The other week someone in jdev was asking about writing transports in Java and I've been meaning to write up some example code here, the
Jabber/XMPP transport code was written using the
Marbles framework. The
SMS code ( which seems to generate more interest than the XMPP side of things ) simply uses $EMPLOYER's SOAP gateway, this means that theres actually very little code in the transport itself - its pretty much just glue.

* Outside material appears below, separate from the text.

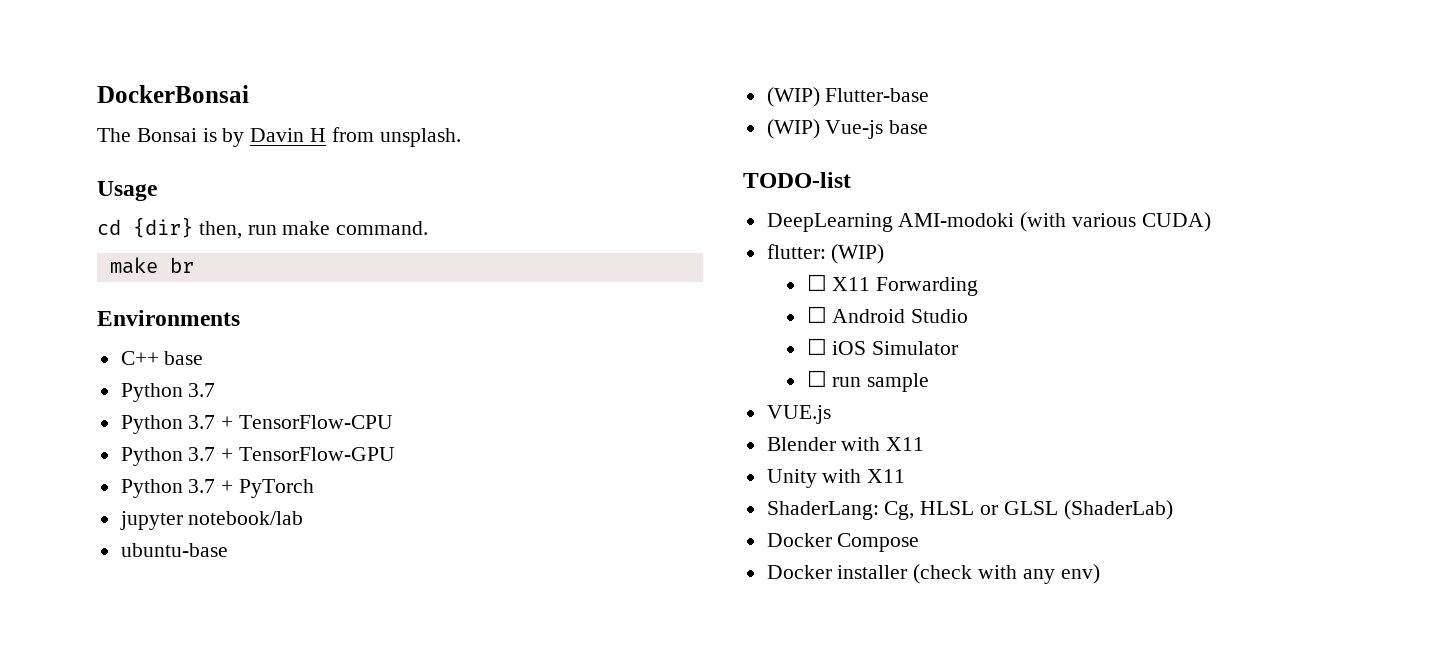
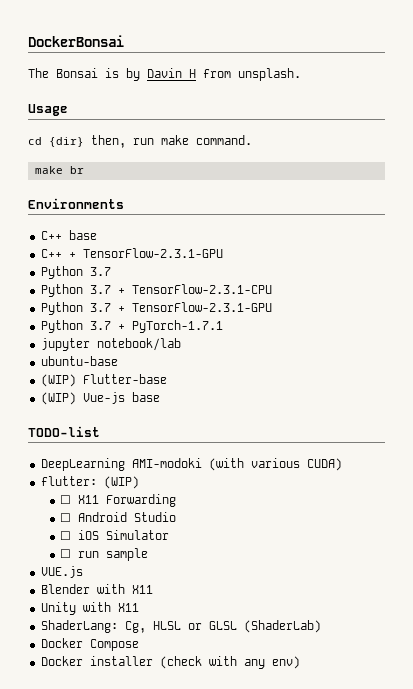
(204, 358) none -> [40,248,223,258] // C++ + TensorFlow-2.3.1-GPU
[239,415,394,429] [120,447,396,466] [120,479,315,498] TensorFlow-CPU // Python 3.7 + TensorFlow-GPU // Python 3.7 + PyTorch -> [131,284,272,294] [40,302,272,315] [40,320,223,333] TensorFlow-2.3.1-CPU // Python 3.7 + TensorFlow-2.3.1-GPU // Python 3.7 + PyTorch-1.7.1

At the heard of a Marbles based transport is the ComponentConnection class and ComponentConnectionEventListener interface, when your application starts you connect to a jabber server by connecting to the server and attaching our listener:
ComponentConnectionInfo connect_info = new ComponentConnectionInfo(
APPLICATION_NAME,
"localhost", // Hostname of Jabber Server
"secret", // Secret/password to connect to server
"jabber:component:" + APPLICATION_NAME,
8002, // Port to connect to
true);
ComponentConnection connection = new ComponentConnection(new MyTransportHandler(), connect_info);
The MyTransportHandler class implements a somewhat basic interface that simply routes DOM Elements:
public interface ComponentConnectionEventListener {
void onActive();
void onConfig(Element element);
void onPacket(Element element);
}
A simple implementation of onPacket() to print incoming messages to the console works as follows:
public void onPacket(Element element) {
// We're very simple here, we only handle messages, not chats
if ( element.getNodeName().equals("message") ) {
// We're also only interested in non-error messages
if (element.getAttribute("type") == null || (!element.getAttribute("type").equals("error"))) {
try {
String from = element.getAttribute("from");
String to = element.getAttribute("to");
// Loop children of the message and look for the body
NodeList childList = element.getChildNodes();
String body = "";
for ( int i = 0; i < childList.getLength(); i++ ) {
Node node = childList.item(i);
if ( node.getNodeName().equals("body")) {
body = node.getChildNodes().item(0).getNodeValue();
}
}
System.out.println("Jabber message from " + from + " to " + to + ": " + body);
} catch (Exception e) {
e.printStackTrace();
}
}
}
}
So the code doesn't do much, but once you've got XMPP messages coming into your code, you're free to bounce it into what ever other layer you want to implement, in the case of using $EMPLOYERS SMS gateway, all I did was:
// Find SMS Gateway WebService
BulletinServerProxy proxy = BulletinServerProxyLocator.getBulletinServerProxy();
BulletinMessage message = getMessageFromElement(element);
proxy.send(BulletinConnectComponent.APPLICATION_NAME, 1, message );
// Store message in database
recordMessageHistory(from, message);
Now that we have this funky java based XMPP transport running we need a Jabber server to connect to, under jabberd 1.4 two entries in jabber.xml are required, the first inside the sessions service element:
<service type="sms" jid="sms.yourhost" name="Some Descriptive name">
<ns>jabber:iq:gateway</ns>
<ns>jabber:iq:register</ns>
</service>
and the second in its own <service> element:
<service id="bcjab">
<host>sms.yourhost</host>
<accept>
<ip>127.0.0.1</ip>
<port>8002</port>
<secret>secret</secret>
</accept>
</service>
Simply match up the
APPLICATION_NAME to the service id, ip, port, and secret with the ComponentConnectionInfo in the transport and you're away laughing, or at least away debugging.